Inkers usually, alternately, have rollers with hard, or unyielding, and a soft, or yielding surface. The rollers with the hard, unyielding surface may be axially oscillating, and are the distribution and milling rollers. A fountain roller, operating in an ink trough, and having a metered film of ink applied thereto by a doctor blade, is driven at a speed which is slow with respect to machine speed, which, usually, determines the circumferential speed of a plate cylinder of the printing machine. The first milling or distribution roller with which the lifter will come in contact is, usually, also positively driven at the machine speed, for example by gearing, which also drives all other rollers having hard surfaces. The gearing is, customarily, also geared to the plate cylinder.

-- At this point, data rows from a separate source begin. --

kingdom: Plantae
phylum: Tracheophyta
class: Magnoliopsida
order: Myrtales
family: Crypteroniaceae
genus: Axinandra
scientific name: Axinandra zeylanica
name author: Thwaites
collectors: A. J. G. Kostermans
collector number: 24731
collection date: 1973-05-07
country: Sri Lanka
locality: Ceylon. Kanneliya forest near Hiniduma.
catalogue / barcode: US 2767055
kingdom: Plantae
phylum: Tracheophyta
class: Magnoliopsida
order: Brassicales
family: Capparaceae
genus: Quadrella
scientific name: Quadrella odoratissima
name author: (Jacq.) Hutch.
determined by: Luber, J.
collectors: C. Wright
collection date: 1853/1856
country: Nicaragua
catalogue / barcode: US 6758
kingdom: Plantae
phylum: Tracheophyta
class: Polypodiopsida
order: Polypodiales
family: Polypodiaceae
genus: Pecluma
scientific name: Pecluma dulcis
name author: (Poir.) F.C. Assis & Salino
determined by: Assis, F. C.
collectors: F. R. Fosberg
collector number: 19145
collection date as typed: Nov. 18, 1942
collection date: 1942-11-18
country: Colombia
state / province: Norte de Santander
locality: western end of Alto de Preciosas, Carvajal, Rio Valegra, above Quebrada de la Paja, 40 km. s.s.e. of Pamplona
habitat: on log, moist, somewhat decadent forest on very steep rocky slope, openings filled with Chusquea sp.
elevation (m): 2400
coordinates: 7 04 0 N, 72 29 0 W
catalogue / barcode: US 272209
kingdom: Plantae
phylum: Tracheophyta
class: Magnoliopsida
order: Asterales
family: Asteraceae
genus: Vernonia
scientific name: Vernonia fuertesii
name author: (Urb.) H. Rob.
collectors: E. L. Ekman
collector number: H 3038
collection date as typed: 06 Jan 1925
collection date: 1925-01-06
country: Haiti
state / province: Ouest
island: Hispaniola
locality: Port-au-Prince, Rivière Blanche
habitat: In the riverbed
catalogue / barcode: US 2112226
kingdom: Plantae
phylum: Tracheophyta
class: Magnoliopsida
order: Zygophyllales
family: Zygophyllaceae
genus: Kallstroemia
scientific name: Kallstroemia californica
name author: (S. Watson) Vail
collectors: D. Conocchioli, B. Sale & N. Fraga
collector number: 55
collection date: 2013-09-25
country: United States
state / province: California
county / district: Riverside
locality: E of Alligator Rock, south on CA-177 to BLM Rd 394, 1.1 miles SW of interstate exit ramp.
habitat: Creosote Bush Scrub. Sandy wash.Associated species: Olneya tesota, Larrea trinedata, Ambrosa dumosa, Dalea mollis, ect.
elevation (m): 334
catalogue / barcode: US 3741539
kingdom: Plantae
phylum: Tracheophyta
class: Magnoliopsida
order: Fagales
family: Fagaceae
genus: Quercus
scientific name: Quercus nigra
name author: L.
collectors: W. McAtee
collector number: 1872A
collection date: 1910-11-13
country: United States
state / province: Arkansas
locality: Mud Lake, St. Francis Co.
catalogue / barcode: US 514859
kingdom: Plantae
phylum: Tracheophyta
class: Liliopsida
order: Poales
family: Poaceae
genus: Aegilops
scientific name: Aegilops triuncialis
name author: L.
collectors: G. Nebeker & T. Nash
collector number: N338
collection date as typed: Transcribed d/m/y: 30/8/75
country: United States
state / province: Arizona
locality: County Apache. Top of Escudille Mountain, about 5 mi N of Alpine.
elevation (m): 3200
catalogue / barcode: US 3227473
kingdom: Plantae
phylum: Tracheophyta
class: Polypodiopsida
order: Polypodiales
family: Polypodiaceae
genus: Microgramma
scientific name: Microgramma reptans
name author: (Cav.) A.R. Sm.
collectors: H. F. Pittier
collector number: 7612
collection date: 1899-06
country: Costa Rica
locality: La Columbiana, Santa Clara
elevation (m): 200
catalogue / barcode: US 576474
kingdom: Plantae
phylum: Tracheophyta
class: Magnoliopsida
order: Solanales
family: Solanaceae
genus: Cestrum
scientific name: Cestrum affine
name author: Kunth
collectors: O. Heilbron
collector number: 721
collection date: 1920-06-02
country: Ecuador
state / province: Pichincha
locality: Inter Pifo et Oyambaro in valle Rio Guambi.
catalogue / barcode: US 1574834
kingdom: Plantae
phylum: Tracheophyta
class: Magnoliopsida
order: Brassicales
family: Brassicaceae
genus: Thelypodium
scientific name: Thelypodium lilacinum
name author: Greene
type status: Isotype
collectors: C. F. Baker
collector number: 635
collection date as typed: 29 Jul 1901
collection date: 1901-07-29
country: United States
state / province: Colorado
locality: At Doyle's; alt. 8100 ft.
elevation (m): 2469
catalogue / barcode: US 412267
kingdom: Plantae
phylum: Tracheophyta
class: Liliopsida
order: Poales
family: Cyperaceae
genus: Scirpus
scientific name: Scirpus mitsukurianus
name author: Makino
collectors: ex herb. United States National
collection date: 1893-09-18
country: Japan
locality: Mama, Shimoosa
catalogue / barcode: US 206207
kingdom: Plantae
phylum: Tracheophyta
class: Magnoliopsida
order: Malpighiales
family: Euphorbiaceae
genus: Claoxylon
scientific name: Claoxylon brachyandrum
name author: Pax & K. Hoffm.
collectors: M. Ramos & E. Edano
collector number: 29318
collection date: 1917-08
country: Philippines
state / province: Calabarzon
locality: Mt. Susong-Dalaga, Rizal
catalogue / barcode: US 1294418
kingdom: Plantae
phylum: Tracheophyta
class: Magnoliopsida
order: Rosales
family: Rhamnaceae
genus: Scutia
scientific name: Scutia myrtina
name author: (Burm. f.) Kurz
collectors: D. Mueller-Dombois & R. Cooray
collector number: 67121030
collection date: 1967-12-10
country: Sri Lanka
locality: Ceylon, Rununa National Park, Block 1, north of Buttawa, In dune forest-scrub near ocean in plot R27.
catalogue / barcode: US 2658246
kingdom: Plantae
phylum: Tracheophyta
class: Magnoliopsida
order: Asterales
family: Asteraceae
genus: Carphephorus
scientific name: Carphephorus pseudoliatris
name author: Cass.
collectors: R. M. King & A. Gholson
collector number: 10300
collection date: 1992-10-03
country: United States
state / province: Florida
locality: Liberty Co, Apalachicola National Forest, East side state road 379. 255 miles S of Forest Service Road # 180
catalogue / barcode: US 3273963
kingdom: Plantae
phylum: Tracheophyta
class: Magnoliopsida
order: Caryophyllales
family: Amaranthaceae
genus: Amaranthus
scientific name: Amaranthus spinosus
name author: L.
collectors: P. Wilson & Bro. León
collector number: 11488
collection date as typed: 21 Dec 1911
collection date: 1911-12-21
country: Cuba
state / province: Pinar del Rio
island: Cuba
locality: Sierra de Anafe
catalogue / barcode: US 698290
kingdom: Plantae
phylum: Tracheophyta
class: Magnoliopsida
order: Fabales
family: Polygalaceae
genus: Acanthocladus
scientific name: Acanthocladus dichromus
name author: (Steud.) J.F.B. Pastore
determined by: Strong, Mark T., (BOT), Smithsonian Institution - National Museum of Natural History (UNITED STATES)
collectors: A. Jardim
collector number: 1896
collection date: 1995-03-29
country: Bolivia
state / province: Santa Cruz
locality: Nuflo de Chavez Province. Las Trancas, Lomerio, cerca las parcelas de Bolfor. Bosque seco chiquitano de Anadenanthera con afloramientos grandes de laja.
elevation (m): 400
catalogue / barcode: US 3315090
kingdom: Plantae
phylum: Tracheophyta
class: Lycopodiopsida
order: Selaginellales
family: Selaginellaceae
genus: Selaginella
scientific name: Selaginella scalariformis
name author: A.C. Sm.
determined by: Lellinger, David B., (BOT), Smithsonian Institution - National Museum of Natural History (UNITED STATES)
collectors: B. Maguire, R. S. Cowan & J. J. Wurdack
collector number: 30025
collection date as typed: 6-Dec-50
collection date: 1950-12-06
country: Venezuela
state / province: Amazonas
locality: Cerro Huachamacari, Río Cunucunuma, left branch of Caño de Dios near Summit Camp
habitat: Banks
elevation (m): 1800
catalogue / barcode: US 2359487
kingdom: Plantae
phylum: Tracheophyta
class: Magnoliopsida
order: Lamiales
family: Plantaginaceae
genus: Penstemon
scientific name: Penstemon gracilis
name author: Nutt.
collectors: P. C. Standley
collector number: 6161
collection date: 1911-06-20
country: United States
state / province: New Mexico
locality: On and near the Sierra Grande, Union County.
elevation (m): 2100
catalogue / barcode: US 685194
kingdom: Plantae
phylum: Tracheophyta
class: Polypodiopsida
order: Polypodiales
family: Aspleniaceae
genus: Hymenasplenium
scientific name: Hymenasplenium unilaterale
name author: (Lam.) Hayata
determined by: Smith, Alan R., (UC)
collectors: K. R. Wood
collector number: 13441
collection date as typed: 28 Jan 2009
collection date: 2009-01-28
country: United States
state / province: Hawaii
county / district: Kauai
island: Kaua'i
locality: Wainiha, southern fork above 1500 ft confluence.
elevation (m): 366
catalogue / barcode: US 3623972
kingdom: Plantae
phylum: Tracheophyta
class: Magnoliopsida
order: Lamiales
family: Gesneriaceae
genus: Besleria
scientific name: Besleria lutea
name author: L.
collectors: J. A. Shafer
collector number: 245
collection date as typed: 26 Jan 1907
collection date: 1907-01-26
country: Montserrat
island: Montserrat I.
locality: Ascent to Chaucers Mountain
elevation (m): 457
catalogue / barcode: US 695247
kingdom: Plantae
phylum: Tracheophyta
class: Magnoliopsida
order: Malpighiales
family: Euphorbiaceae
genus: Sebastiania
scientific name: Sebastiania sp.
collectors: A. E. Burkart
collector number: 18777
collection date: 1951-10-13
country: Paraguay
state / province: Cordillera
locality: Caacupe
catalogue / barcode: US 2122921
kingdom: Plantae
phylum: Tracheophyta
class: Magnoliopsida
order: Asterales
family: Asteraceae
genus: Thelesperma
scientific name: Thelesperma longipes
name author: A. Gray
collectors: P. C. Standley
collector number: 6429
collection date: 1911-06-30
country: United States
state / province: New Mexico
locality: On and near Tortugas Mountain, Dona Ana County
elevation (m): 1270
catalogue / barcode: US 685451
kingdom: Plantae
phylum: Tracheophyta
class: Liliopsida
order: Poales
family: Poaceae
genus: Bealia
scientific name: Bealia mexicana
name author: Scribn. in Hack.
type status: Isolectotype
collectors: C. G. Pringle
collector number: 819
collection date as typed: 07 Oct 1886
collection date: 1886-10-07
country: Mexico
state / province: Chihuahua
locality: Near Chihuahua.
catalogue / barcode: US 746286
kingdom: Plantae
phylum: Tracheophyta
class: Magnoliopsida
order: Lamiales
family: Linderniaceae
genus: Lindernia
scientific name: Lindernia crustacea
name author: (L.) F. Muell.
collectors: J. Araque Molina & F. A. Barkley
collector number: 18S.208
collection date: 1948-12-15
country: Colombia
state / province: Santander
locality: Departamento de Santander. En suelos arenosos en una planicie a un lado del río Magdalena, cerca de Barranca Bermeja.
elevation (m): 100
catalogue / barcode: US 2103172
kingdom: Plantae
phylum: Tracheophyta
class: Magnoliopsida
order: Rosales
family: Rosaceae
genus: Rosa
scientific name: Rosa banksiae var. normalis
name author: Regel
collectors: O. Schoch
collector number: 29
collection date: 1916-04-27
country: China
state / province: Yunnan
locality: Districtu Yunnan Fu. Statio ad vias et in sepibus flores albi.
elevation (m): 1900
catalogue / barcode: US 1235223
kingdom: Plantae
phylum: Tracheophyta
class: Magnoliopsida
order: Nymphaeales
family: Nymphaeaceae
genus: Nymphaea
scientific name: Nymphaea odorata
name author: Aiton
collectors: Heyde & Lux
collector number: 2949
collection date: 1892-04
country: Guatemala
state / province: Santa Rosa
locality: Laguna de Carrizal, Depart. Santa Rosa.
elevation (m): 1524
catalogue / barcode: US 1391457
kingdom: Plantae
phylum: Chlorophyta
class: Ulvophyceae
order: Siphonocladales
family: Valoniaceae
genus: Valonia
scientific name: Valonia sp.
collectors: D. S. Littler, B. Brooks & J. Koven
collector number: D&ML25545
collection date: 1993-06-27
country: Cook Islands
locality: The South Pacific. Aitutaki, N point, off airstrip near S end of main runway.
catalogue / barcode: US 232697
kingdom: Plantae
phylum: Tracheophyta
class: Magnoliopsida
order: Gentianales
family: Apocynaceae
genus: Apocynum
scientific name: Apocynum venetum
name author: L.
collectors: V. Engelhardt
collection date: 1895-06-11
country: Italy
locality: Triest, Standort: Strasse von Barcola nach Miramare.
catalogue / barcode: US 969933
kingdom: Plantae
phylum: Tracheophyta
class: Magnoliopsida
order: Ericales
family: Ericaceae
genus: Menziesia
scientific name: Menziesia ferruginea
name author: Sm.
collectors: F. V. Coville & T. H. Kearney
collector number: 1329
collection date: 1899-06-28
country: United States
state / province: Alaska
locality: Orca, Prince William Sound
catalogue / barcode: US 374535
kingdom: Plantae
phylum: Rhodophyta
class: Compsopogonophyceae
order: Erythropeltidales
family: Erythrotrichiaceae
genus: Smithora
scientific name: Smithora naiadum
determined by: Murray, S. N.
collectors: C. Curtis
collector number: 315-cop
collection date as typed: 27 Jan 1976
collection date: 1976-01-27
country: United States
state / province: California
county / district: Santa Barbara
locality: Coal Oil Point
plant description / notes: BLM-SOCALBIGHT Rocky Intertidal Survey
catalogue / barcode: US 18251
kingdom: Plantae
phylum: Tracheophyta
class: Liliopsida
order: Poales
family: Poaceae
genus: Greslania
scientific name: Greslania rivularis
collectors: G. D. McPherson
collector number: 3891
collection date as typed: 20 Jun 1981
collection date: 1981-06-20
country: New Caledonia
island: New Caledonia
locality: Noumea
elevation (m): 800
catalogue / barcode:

The lifter oscillates between the fountain roller and the first milling or distribution roller, to apply the required quantity of ink from the fountain roller to the first milling or distribution roller for subsequent distribution, and further splitting of the ink film and eventual application to the printing plate of a plate cylinder. The soft surface roller which is in contact with the first milling or distribution roller usually is not driven, but carried along by circumferential or surface friction, in engagement with the first, and a subsequent, or second milling or distribution roller which, likewise, is driven. During the contact of the lifter roller with the first milling or distribution roller, the lifter roller is accelerated; upon contact with the fountain roller, which operates at a much slower speed, the lifter roller is decelerated.
It has been found that, with increasing operating speed of printing machines, or, with increasing diameter of the cylinders--which, likewise, may correspond to an increased circumferential speed of the printing cylinders, and, additionally, with increase in the width of the rollers to be able to print on wider webs or sheets, inking can become defective and the printed copy has defective points or zones, thus detracting from overall print quality. Various measures have been tried to reduce non-uniformities in printing. Pressure placed on bearer rings, and, if provided, selectively also on the bearer rings of blanket cylinders, if the printing machine is an offset printing machine, have been tried; further, adjustment in lateral register has been changed; it was believed that the reason for poor copy coming off the printing machine was due to maladjustment of bearer ring pressure, lateral register, and the like.